Hardware project source files:

----------------------------------------

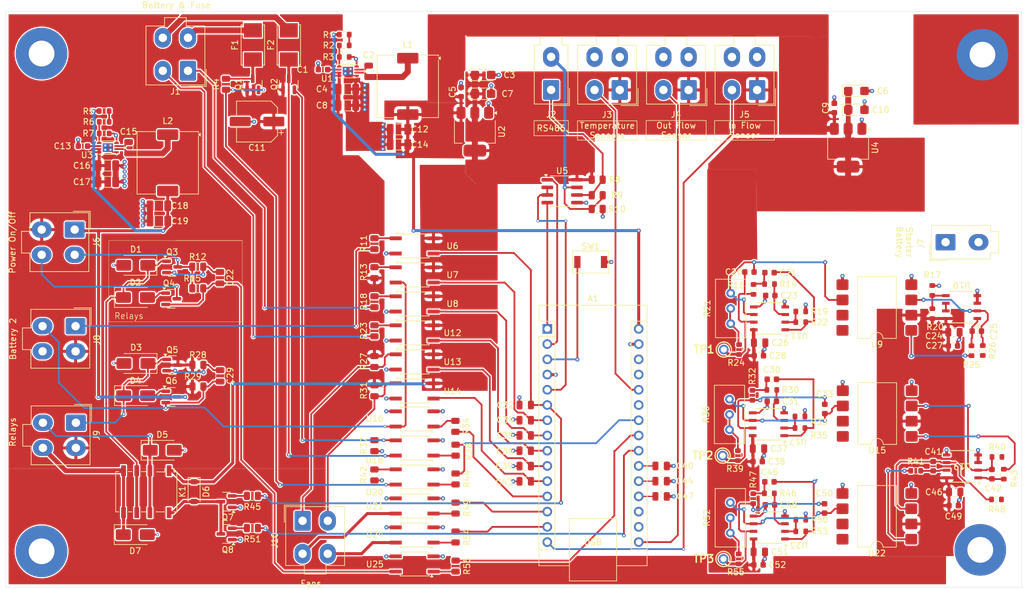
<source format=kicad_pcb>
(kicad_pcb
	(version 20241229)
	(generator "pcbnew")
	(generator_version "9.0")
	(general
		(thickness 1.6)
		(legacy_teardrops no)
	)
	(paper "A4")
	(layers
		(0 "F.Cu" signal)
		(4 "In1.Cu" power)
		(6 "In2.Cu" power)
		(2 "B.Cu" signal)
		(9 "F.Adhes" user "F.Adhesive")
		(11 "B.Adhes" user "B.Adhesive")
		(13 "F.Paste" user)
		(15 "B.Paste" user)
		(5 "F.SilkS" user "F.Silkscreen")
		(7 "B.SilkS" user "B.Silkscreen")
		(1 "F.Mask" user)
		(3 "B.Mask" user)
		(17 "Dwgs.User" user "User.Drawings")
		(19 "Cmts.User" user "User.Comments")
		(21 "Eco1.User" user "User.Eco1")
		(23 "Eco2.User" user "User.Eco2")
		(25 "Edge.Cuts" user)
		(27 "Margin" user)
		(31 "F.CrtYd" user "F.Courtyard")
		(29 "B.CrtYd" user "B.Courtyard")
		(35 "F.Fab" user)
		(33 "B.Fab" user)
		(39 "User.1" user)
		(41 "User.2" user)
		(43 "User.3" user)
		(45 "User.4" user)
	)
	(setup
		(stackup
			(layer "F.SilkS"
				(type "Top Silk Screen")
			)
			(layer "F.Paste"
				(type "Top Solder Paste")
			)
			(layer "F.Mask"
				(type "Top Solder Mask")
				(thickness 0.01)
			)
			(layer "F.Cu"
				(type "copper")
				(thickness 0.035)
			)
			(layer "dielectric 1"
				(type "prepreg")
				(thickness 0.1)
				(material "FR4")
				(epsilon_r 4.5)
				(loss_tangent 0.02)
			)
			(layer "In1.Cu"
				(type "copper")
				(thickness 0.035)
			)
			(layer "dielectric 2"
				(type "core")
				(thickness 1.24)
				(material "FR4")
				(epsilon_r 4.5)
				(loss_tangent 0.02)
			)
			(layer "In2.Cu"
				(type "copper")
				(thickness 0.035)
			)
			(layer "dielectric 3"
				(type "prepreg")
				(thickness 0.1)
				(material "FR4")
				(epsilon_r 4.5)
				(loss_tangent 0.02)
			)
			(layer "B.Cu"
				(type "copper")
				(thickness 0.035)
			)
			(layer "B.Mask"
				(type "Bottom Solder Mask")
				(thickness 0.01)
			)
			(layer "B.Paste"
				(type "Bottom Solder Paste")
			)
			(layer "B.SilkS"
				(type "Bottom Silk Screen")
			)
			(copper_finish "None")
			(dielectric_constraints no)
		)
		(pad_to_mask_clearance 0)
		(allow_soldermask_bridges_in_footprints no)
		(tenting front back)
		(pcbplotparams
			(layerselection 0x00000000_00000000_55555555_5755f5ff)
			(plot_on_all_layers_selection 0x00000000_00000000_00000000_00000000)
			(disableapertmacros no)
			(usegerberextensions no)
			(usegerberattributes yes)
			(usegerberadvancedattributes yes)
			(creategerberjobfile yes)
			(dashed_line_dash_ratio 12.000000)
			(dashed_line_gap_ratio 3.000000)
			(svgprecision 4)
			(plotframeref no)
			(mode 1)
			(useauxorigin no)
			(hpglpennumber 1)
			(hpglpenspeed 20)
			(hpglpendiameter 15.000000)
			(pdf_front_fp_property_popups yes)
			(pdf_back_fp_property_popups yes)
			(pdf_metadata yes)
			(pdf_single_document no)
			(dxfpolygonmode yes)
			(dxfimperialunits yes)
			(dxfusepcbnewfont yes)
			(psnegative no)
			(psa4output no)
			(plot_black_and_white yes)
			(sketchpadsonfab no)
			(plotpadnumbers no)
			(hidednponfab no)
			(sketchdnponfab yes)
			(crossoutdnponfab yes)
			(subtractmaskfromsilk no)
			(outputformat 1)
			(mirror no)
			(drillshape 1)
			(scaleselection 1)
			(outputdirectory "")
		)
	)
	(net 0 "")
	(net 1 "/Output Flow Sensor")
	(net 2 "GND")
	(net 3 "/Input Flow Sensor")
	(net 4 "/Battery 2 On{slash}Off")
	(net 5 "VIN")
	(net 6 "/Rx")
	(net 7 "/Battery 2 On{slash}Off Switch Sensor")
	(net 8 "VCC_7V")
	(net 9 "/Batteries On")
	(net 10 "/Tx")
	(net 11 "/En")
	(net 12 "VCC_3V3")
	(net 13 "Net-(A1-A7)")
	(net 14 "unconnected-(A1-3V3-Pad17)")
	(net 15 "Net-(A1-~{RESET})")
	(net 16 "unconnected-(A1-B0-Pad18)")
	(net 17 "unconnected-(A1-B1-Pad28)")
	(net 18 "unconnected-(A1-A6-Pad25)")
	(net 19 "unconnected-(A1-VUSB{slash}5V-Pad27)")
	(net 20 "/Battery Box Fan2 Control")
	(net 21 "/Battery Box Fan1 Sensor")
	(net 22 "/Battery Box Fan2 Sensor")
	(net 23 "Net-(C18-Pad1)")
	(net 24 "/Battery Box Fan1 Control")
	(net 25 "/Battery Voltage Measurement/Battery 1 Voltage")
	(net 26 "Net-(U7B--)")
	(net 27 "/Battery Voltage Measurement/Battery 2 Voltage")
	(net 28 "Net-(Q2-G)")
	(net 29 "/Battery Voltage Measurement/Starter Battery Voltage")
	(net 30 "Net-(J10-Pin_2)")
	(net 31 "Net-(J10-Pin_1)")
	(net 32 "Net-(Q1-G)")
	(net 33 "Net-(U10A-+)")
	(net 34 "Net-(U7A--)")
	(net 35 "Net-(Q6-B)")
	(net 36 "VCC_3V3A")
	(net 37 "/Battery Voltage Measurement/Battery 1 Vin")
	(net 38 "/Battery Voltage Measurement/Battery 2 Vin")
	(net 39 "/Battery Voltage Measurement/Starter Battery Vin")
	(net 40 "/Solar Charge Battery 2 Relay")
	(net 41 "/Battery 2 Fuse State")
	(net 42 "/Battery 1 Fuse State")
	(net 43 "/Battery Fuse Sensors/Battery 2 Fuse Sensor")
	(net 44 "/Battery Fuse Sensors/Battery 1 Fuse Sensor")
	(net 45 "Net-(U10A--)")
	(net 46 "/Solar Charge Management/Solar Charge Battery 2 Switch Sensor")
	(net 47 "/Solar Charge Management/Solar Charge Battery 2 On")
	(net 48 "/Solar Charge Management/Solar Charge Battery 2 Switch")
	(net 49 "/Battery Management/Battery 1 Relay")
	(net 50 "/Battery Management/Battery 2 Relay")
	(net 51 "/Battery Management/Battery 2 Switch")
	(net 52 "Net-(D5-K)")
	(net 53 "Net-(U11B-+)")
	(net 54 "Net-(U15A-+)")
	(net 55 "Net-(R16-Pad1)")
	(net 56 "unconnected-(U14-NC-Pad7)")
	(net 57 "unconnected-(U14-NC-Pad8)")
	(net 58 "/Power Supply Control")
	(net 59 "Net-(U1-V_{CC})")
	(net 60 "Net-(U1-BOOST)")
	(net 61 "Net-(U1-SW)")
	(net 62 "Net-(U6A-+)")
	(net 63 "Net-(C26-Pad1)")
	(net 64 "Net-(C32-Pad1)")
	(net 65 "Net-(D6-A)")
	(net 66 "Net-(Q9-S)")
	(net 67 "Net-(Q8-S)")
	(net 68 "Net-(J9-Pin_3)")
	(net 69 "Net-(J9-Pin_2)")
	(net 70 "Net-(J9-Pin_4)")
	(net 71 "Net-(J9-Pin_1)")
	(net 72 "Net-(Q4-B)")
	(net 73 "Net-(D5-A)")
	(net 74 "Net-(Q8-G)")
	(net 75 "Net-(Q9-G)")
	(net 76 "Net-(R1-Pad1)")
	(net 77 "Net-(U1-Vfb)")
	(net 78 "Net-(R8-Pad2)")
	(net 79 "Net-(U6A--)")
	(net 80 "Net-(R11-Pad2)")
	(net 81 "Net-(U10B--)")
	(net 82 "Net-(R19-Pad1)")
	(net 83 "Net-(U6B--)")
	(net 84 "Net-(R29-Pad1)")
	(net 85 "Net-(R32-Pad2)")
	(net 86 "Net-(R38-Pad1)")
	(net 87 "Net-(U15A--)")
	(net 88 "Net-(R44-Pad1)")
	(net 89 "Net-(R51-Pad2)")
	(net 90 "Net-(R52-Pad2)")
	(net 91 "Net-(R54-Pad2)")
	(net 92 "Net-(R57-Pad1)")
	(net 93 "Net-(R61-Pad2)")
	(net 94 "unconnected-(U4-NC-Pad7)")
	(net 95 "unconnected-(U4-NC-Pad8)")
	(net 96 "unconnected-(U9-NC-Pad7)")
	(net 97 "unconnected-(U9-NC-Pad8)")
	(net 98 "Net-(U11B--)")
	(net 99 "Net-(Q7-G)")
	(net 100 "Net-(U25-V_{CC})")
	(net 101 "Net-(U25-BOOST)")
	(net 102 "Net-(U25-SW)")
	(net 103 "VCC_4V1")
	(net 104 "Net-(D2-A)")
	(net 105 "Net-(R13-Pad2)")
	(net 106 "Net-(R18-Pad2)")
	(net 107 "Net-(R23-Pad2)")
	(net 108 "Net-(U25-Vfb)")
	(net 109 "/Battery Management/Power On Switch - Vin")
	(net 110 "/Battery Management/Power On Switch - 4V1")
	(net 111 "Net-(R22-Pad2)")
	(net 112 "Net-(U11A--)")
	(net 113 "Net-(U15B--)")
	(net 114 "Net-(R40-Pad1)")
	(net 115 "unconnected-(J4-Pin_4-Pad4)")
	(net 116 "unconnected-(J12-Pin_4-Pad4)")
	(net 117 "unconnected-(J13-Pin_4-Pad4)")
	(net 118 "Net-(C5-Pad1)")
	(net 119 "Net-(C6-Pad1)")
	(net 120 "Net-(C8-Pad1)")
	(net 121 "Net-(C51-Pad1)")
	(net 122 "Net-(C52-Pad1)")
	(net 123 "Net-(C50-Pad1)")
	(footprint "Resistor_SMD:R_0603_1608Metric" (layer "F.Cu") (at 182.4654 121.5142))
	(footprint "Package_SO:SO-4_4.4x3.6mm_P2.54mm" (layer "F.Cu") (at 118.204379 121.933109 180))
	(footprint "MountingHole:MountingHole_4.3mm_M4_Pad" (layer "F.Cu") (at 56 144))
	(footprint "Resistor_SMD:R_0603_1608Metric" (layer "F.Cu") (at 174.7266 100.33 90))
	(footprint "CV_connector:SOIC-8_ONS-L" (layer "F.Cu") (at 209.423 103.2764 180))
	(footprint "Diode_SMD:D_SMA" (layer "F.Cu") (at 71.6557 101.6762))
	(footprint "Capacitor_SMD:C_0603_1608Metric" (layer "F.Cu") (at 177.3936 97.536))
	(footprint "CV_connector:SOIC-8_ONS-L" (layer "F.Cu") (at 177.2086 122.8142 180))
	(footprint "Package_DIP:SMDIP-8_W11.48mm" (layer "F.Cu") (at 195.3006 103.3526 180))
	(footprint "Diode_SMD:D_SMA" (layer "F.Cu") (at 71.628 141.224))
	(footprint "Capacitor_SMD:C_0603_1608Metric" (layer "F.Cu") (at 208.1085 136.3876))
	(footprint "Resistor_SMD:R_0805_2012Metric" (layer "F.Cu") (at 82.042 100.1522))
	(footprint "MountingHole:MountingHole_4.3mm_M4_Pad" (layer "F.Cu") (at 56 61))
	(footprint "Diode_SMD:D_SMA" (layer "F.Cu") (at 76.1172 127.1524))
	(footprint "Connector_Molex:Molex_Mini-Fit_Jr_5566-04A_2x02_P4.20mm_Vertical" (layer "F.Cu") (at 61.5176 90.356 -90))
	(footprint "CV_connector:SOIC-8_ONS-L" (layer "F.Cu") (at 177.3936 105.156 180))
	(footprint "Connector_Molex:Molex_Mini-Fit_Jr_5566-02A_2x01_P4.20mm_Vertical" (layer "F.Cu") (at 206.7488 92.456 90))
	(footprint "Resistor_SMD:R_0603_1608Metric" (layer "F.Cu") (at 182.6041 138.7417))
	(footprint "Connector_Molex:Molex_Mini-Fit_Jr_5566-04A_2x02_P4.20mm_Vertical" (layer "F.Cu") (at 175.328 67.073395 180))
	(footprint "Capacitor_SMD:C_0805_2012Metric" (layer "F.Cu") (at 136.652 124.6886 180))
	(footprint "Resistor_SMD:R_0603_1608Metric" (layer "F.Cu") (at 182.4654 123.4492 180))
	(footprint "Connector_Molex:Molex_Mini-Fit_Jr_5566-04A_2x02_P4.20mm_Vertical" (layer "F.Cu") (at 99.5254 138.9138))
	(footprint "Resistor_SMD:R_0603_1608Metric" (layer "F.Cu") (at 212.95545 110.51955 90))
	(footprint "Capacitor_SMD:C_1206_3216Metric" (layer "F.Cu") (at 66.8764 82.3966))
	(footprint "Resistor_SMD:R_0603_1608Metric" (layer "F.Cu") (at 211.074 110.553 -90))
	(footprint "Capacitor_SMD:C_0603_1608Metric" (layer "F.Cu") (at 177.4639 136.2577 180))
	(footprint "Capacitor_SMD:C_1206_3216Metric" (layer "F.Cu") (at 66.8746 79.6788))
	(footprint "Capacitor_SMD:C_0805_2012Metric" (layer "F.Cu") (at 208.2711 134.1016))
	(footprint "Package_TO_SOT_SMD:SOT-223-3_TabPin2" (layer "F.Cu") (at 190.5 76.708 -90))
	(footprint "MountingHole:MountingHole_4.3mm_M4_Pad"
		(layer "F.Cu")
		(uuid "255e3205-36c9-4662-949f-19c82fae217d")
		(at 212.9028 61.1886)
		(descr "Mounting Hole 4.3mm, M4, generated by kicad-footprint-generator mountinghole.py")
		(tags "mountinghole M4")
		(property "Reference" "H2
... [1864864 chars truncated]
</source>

----------------------------------------

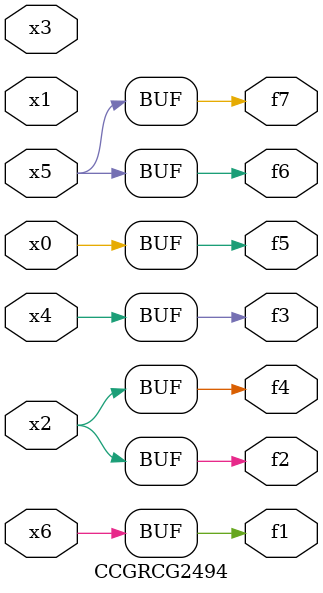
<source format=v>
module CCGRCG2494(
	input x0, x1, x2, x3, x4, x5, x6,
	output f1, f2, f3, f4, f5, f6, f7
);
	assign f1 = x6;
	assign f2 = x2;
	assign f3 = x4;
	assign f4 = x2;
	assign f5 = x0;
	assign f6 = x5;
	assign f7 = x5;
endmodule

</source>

----------------------------------------

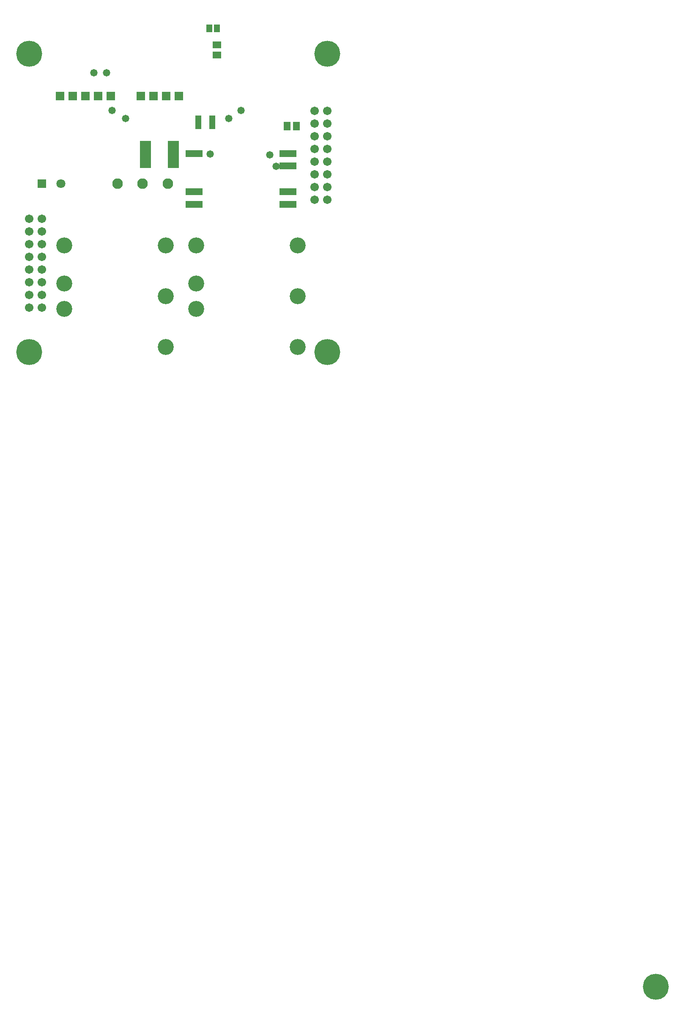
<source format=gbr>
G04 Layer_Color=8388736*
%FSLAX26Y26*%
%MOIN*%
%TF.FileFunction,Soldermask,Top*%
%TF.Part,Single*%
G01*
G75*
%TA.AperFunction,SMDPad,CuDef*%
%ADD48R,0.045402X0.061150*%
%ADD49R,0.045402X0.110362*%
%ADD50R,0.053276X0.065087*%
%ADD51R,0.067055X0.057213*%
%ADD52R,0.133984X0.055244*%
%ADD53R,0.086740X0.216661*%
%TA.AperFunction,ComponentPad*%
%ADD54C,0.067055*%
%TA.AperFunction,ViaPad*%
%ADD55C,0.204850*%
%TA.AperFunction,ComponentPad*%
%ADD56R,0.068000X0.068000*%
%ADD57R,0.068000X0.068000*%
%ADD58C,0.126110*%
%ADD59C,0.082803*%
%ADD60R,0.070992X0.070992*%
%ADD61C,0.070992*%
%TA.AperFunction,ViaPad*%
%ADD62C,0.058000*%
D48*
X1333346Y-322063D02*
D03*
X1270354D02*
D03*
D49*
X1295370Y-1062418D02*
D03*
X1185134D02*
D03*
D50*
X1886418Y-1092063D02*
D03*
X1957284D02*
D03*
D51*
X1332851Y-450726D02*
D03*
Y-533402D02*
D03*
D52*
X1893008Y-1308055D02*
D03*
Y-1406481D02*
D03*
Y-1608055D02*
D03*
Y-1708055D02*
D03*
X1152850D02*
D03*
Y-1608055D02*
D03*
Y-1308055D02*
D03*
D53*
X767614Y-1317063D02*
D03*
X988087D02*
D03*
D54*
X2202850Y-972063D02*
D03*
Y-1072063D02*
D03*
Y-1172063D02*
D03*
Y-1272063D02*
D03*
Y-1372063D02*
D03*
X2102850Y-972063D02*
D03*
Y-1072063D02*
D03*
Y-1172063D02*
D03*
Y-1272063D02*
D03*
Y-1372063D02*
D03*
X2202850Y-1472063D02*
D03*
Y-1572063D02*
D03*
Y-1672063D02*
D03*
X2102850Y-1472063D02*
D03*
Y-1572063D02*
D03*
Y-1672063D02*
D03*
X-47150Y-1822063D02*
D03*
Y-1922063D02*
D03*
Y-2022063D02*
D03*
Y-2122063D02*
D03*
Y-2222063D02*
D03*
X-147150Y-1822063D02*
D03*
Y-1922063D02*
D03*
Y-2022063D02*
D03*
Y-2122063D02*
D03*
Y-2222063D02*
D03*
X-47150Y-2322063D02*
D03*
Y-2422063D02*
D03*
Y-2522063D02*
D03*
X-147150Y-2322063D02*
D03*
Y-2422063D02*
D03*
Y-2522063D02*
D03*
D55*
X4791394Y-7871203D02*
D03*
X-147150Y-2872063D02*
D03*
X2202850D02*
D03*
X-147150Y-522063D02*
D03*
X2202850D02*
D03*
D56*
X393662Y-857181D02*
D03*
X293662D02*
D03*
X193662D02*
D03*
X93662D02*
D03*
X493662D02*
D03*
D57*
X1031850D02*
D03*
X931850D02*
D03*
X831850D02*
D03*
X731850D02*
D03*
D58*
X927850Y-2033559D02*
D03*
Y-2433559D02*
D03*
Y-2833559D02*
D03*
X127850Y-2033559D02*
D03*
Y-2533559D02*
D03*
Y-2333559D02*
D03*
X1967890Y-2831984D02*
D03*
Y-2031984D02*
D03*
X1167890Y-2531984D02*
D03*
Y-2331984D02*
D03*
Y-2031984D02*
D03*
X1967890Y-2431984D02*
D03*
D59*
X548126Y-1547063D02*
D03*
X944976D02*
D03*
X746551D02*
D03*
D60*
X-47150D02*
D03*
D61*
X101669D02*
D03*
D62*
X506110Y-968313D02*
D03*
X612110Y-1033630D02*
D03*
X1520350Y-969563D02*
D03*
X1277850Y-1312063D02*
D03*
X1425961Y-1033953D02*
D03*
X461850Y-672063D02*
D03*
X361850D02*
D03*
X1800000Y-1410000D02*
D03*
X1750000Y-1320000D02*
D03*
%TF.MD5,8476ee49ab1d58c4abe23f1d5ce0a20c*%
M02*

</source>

----------------------------------------

**Task to carry out**. All lines in the entries above that include "Bottom" should be found and copied.

**The completed task**.
				(type "Bottom Solder Mask")
				(type "Bottom Solder Paste")
				(type "Bottom Silk Screen")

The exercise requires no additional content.